As an aside: I have not studied the reviews of this film but it is often that ageist attitudes are found in critics’ commentaries. I came across Denny’s in the New Yorker and Bradshaw’s in the Guardian. Denny says “Jones, one of the greats of the English stage and still a vibrant beauty, gives the batty Helena a soft face and a rude directness that startles us with its aggression. ” Denny is startled by Helena’s assertiveness and interprets it as aggression. I felt startled by Roy’s and Sally’s cruel and aggressive attacks on Helena.

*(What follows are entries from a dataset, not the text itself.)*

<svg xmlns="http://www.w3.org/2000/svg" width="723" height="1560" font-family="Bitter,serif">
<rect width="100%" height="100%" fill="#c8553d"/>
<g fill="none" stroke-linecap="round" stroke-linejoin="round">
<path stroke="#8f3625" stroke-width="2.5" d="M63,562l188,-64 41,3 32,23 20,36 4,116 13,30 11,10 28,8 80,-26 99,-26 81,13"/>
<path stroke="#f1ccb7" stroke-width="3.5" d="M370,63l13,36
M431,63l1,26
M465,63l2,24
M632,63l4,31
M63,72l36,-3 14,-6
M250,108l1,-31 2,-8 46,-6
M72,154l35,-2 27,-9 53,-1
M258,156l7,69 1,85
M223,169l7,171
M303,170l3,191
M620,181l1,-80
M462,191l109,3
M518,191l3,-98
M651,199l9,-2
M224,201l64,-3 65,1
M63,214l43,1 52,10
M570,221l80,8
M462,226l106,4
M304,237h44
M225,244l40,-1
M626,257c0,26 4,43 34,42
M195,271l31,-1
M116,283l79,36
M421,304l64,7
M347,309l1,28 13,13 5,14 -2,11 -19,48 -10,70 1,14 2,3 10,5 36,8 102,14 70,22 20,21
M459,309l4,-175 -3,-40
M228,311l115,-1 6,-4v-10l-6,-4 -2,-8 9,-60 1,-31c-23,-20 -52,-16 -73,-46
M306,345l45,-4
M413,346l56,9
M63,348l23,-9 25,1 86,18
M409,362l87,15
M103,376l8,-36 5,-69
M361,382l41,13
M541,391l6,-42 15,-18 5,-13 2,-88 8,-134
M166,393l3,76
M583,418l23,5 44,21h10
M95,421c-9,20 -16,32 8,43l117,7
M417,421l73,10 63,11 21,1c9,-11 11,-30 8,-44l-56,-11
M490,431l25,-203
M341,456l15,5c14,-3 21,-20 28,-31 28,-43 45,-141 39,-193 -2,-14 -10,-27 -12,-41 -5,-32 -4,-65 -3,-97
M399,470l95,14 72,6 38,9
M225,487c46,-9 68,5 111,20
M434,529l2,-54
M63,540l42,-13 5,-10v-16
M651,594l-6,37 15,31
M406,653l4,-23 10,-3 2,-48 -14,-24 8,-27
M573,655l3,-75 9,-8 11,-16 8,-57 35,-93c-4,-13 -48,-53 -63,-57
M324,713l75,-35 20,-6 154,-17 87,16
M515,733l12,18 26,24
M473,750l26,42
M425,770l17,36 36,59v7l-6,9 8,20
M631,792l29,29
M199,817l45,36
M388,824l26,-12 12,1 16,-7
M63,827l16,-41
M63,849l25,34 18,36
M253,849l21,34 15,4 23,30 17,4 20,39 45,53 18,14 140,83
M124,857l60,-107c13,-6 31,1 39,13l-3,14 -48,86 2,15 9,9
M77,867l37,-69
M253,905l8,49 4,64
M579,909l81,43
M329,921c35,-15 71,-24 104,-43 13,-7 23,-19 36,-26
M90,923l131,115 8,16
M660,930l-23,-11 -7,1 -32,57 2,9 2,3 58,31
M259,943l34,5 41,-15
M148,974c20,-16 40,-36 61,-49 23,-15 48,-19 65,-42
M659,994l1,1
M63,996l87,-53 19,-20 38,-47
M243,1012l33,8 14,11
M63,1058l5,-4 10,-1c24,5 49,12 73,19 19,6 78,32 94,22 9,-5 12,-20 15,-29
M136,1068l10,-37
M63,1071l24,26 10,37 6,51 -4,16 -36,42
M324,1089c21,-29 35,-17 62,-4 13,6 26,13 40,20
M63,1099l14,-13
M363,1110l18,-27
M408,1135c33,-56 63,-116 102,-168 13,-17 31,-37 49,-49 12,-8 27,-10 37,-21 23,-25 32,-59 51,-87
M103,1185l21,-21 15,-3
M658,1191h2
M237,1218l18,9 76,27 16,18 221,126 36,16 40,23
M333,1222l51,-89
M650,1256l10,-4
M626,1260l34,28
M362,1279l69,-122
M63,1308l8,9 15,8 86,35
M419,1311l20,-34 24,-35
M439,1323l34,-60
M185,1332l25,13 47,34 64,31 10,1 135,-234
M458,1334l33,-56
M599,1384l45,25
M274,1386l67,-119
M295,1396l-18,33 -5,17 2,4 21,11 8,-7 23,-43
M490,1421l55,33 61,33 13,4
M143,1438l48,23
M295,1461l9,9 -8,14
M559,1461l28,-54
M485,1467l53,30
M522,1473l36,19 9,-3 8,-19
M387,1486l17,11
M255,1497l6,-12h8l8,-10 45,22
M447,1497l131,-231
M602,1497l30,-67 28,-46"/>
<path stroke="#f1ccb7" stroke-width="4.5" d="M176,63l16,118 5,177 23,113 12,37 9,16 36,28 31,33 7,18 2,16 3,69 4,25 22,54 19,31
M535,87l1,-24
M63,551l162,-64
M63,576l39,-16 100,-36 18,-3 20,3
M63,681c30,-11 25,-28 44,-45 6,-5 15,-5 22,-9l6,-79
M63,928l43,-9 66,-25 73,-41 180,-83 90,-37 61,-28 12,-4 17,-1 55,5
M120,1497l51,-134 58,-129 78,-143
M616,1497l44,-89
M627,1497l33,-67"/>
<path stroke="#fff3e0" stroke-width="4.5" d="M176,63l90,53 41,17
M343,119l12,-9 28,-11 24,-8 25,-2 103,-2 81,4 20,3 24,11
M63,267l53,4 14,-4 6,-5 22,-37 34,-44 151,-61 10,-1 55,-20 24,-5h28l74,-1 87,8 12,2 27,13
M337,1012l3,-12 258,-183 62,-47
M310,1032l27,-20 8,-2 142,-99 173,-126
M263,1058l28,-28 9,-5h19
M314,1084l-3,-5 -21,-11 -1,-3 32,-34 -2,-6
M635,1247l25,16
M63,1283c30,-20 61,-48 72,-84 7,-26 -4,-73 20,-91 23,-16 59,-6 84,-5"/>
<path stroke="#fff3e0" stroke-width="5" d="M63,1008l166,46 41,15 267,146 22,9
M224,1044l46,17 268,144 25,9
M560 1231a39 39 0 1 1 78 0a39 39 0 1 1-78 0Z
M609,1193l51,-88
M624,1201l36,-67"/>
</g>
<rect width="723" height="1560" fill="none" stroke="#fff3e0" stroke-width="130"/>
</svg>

Bradshaw says “Helena’s beliefs, so far from being harmless eccentricities, actually destroy her daughter’s one chance at professional fulfilment.” Surely it is not up to Bradshaw to pronounce judgement on Helena’s motives and project his interpretation of the future consequence of her refusal? This attitude is bizarre specially in the context of a film where there are no closures in the fate of the other characters.
I was very interested in your analysis of the reviewers of this film. I hardly ever read newspaper reviews for this reason. I more often go to the IMDB and look at the ratings of the film by age/sex breakdown. Thank you for this posting, and all the others which I read even if I don’t comment.
So good to get feed back. I am interested in reviewers responses as they often display unashamedly ageist attitudes. Far from being “harmless eccentricities” these comments actually influence distributors.